When it comes to living with a chronic, debilitating disease, choosing the right treatment is one of the most important decisions you will make. In multiple sclerosis (MS), this is especially true, as symptoms are progressive and can have serious implications on quality of life; including extreme fatigue, lack of coordination, weakness, tingling, impaired sensation, vision problems, bladder problems, cognitive impairment and mood changes.
Dr. Marcelo Kremenchutzky, director of the Multiple Sclerosis Clinic in London, Ontario, says patients have many factors to think about when selecting a treatment with their doctor.
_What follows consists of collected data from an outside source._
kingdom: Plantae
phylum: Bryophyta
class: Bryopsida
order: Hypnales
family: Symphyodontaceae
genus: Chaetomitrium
“Some patients are most interested in the amount of historical data they can read about the treatment’s safety and potential side effects, while other patients want a treatment that offers flexibility, because they don’t want their life to revolve around taking treatment at a certain time every day.”
There are many factors for people living with MS to think about when selecting their treatment. Here are a few things to consider:
• How soon should I start treatment for MS?
• How will this medication affect my lifestyle?
• How often will I have to take my medication?
• How long has this treatment been available?
• What side effects am I most likely to have?
• Which side effects are the hardest to cope with?
• Are there any factors that might make it difficult for me to stay on the medication?
“The great news is that today, patients and their doctors have options to explore,” says Dr. Kremenchutzky. “Newer treatments, like Plegridy which has a once-every-two-week dosing schedule, can offer patients more choice when it comes to managing MS symptoms, which can be incredibly taxing for many people.”
Why not ‘wait and see’?
Despite the increase in treatment options, the unpredictability of MS and the appearance of symptoms, many patients choose to postpone treatment.
However, the reality is, the longer MS progresses, the more chance there is for irreversible damage to occur, and currently there are no treatments to help people regain what they have already lost.
“Treating MS early and aggressively may reduce disease activity, slow disease progression and impact the development of disability,” says Dr. Kremenchutzky.
Patients are encouraged to speak with their doctor about these questions to find a treatment that works best for them, so they can live the life they choose, and not one dictated for them by their disease.